──────── Input for this task

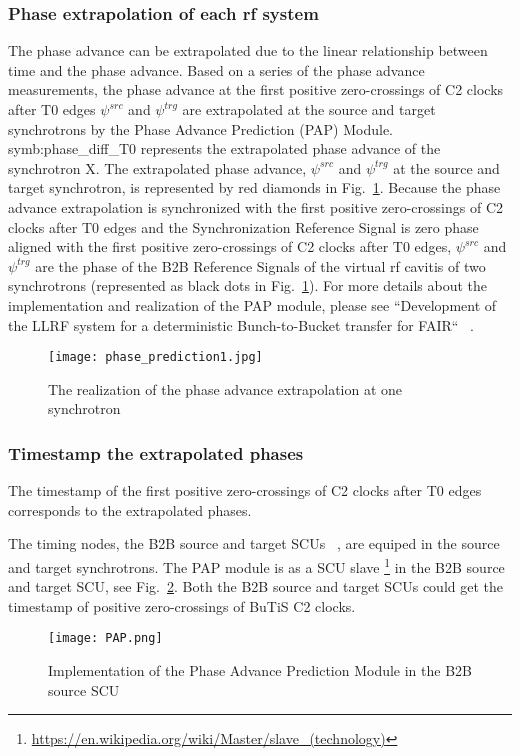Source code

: \subsubsection{Phase extrapolation of each rf system}
The phase advance can be extrapolated due to the linear relationship between time and the phase advance. Based on a series of the phase advance measurements, the phase advance at the first positive zero-crossings of C2 clocks after T0 edges $\psi^\mathit{src}$ and $\psi^\mathit{trg}$ are extrapolated at the source and target synchrotrons by the Phase Advance Prediction (\gls{PAP}) Module.  \gls{symb:phase_diff_T0} represents the extrapolated phase advance of the synchrotron X. The extrapolated phase advance, $\psi^\mathit{src}$ and $\psi^\mathit{trg}$ at the source and target synchrotron, is represented by red diamonds in Fig.~\ref{phase_prediction1}. Because the phase advance extrapolation is synchronized with the first positive zero-crossings of C2 clocks after T0 edges and the Synchronization Reference Signal is zero phase aligned with the first positive zero-crossings of C2 clocks after T0 edges, $\psi^\mathit{src}$ and $\psi^\mathit{trg}$ are the phase of the B2B Reference Signals of the virtual rf cavitis of two synchrotrons (represented as black dots in Fig.~\ref{phase_prediction1}). For more details about the implementation and realization of the PAP module, please see ``Development of the LLRF system for a deterministic Bunch-to-Bucket transfer for FAIR`` ~\cite{ferrand_development_????}.   
\begin{figure}[!htb]
   \centering   
   \texttt{[image: phase\_prediction1.jpg]}
   \caption{The realization of the phase advance extrapolation at one synchrotron}
   \label{phase_prediction1}
\end{figure}
\subsubsection{Timestamp the extrapolated phases}
The timestamp of the first positive zero-crossings of C2 clocks after T0 edges corresponds to the extrapolated phases. 

The timing nodes, the B2B source and target SCUs ~\cite{beck_new_2012, thieme_scu_2013}, are equiped in the source and target synchrotrons. The PAP module is as a SCU slave \footnote{\url{https://en.wikipedia.org/wiki/Master/slave_(technology)}} in the B2B source and target SCU, see Fig.~\ref{PAP}. Both the B2B source and target SCUs could get the timestamp of positive zero-crossings of \gls{BuTiS} C2 clocks. 
 \begin{figure}[!htb]
   \centering   
   \texttt{[image: PAP.png]}
   \caption{Implementation of the Phase Advance Prediction Module in the B2B source SCU}
   \label{PAP}
\end{figure}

────────────────

Written task:
Before printing the records again, strip out the pictures; change nothing else.

Solution to this task:
Source code

: \subsubsection{Phase extrapolation of each rf system}
The phase advance can be extrapolated due to the linear relationship between time and the phase advance. Based on a series of the phase advance measurements, the phase advance at the first positive zero-crossings of C2 clocks after T0 edges $\psi^\mathit{src}$ and $\psi^\mathit{trg}$ are extrapolated at the source and target synchrotrons by the Phase Advance Prediction (\gls{PAP}) Module.  \gls{symb:phase_diff_T0} represents the extrapolated phase advance of the synchrotron X. The extrapolated phase advance, $\psi^\mathit{src}$ and $\psi^\mathit{trg}$ at the source and target synchrotron, is represented by red diamonds in Fig.~\ref{phase_prediction1}. Because the phase advance extrapolation is synchronized with the first positive zero-crossings of C2 clocks after T0 edges and the Synchronization Reference Signal is zero phase aligned with the first positive zero-crossings of C2 clocks after T0 edges, $\psi^\mathit{src}$ and $\psi^\mathit{trg}$ are the phase of the B2B Reference Signals of the virtual rf cavitis of two synchrotrons (represented as black dots in Fig.~\ref{phase_prediction1}). For more details about the implementation and realization of the PAP module, please see ``Development of the LLRF system for a deterministic Bunch-to-Bucket transfer for FAIR`` ~\cite{ferrand_development_????}.   
\begin{figure}[!htb]
   \centering   
   \texttt{[image: phase\_prediction1.jpg]}
   \caption{The realization of the phase advance extrapolation at one synchrotron}
   \label{phase_prediction1}
\end{figure}
\subsubsection{Timestamp the extrapolated phases}
The timestamp of the first positive zero-crossings of C2 clocks after T0 edges corresponds to the extrapolated phases. 

The timing nodes, the B2B source and target SCUs ~\cite{beck_new_2012, thieme_scu_2013}, are equiped in the source and target synchrotrons. The PAP module is as a SCU slave \footnote{\url{https://en.wikipedia.org/wiki/Master/slave_(technology)}} in the B2B source and target SCU, see Fig.~\ref{PAP}. Both the B2B source and target SCUs could get the timestamp of positive zero-crossings of \gls{BuTiS} C2 clocks. 
 \begin{figure}[!htb]
   \centering   
   \texttt{[image: PAP.png]}
   \caption{Implementation of the Phase Advance Prediction Module in the B2B source SCU}
   \label{PAP}
\end{figure}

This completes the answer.